* _REQUIRED ACTION_:
For each line of the listing that includes the word "nous", show the whole line.

··· EXERCISE MATERIALS

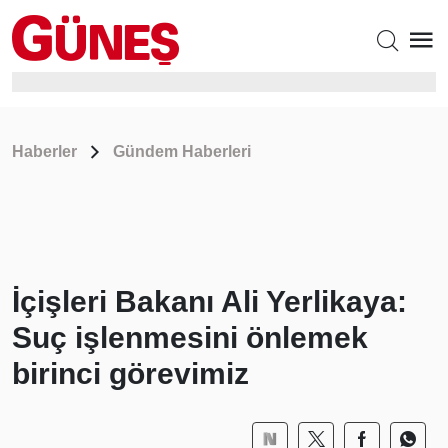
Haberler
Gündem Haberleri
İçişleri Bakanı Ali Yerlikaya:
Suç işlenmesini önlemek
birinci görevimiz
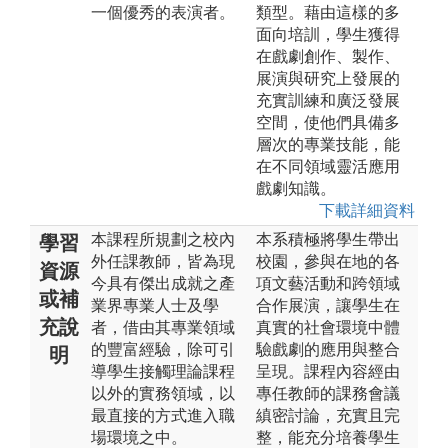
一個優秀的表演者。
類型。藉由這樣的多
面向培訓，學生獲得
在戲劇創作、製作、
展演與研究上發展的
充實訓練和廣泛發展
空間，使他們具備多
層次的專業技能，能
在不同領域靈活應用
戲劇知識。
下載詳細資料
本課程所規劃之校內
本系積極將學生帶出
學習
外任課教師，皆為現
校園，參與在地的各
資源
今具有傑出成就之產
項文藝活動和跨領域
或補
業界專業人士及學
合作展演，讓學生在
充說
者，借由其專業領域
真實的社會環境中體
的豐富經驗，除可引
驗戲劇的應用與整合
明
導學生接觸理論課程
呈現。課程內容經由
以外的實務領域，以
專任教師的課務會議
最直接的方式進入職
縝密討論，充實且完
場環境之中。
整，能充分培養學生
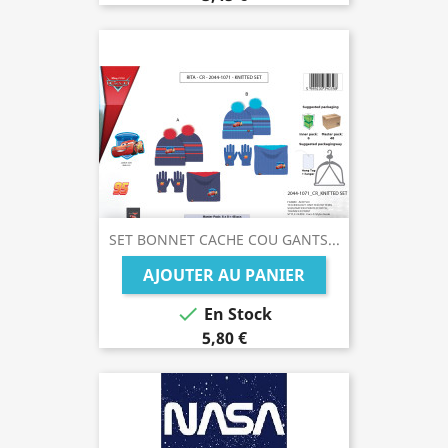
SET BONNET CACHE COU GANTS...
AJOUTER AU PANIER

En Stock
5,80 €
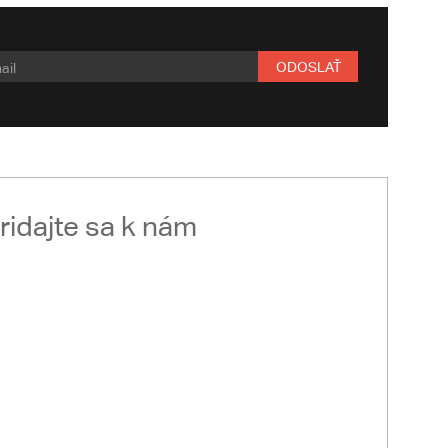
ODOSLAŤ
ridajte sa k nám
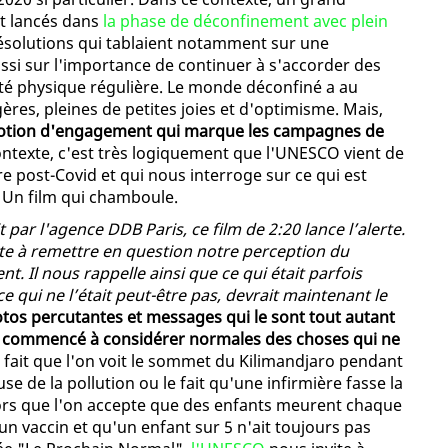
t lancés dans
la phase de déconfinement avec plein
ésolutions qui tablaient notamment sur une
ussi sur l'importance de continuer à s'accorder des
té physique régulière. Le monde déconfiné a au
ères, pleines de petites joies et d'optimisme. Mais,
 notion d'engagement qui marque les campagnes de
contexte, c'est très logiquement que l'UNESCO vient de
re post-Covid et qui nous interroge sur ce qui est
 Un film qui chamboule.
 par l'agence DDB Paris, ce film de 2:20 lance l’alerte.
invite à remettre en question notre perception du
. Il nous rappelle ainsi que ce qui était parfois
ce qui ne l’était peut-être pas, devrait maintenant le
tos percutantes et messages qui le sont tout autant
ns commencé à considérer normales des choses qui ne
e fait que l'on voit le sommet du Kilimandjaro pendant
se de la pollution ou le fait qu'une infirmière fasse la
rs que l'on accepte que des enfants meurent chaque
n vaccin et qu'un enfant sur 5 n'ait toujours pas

······

* _OUTPUT FOR THIS EXERCISE_:
re post-Covid et qui nous interroge sur ce qui est
. Il nous rappelle ainsi que ce qui était parfois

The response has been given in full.